Monday, October 27, 2014

Kongo Rikishi Description

Kongo Rikishi Description

While looking through Art Beyond the West, I came upon a very interesting statue in the Japan and Korea section. At first sight this statue resembled a demon-like figure. After further observation and reading, I soon discovered that this statue is actually a guardian for Buddha. This magnificent sculpture is made out of wood and was hand crafted during the kamakura Period, 1203. This piece is 8.07 meters tall (26'6" feet). The amount of detail in this sculpture is incredible. Starting with the head, the definition in the face is very protruding and detailed. The lines of the eyes are very defined and smooth which develops a very defined facial expression.
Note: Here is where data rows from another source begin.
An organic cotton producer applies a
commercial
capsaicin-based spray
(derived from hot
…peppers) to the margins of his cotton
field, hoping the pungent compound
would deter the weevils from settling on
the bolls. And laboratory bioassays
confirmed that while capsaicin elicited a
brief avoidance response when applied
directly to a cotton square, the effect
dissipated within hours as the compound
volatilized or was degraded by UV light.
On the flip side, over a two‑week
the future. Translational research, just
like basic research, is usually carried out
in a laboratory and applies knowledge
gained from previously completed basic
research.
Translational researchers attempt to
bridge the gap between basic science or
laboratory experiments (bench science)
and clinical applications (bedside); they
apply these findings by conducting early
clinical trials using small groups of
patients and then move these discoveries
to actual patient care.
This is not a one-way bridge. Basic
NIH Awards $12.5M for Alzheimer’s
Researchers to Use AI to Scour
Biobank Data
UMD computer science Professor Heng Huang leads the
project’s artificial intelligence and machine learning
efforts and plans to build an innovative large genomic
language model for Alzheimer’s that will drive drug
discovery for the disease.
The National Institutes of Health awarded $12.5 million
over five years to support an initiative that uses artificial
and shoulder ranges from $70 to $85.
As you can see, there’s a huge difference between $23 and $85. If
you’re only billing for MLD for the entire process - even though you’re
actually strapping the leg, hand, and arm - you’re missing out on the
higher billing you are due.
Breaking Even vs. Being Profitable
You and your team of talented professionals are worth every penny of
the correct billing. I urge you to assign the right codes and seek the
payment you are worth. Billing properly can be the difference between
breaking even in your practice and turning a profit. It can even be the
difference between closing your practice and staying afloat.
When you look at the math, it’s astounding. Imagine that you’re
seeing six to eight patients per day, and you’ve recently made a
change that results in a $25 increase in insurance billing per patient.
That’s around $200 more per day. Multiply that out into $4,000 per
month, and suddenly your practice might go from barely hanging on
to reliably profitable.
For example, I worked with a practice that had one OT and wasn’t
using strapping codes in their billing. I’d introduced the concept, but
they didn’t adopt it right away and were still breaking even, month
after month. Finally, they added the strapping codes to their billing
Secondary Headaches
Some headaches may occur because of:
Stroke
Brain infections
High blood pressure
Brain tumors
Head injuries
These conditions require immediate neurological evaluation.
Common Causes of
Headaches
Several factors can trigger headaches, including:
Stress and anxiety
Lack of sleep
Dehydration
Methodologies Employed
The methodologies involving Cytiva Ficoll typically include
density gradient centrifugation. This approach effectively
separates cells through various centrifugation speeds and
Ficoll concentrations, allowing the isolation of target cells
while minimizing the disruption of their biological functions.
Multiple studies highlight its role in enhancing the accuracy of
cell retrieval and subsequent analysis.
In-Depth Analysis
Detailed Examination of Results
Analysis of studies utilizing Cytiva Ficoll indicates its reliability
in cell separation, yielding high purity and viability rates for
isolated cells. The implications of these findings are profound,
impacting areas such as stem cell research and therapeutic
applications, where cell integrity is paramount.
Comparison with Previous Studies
The ear lobes on this sculpture are quite long which can be compared to Buddha, but this figure is not Buddha, but merely has a relationship to Buddha as a guardian from demons. When building this sculpture, the artists must have spent a great amount of time and effort to maximize the detail and shape of the teeth. With much difficulty, the artists managed to put extreme amounts of detail within the rest of the body as well.

Kongo Rikishi
The upper body of the statue is carved with greats amount of detail with a sense of hyper reality in the defining of the arm muscles, and the abdomen muscles. On the chest is an amulet of some sort that has multiple protrusions and indentations which ultimately defines a very detailed amulet. In the right arm of the statue is a weapon of some sort. The weapon shows similarity to a staff or javelin like weapon. Within the weapon, is a great amount of detail through the entirety of the weapon  and on the top of the weapon is a spherical top piece which has openings that are curved into one another. The only piece of clothing that the statue is wearing is a skirt piece that resembles a samurai outfit with a headband. This part of the statue is very impressive, because it is carved into the wood and it still manages to have a flow appearance to it. Because every crinkle and wave of the fabric is seen in the carving, the amount of detail in the skirt is extreme. When observing the legs of the statue, there is a sight of hyper reality in the muscles of the legs and much detail resembling the arms. The overall appearance of the structure is a very masculine and muscular piece with very detailed carvings. 

Riley, Michael. "Africa." In Art beyond the West: The Arts of Western and Central Asia, India and Southeast Asia, China, Japan and Korea, the Pacific, Africa, and the Americas, 171. 2nd ed. Upper Saddle River, N.J.: Pearson Prentice Hall, 2006.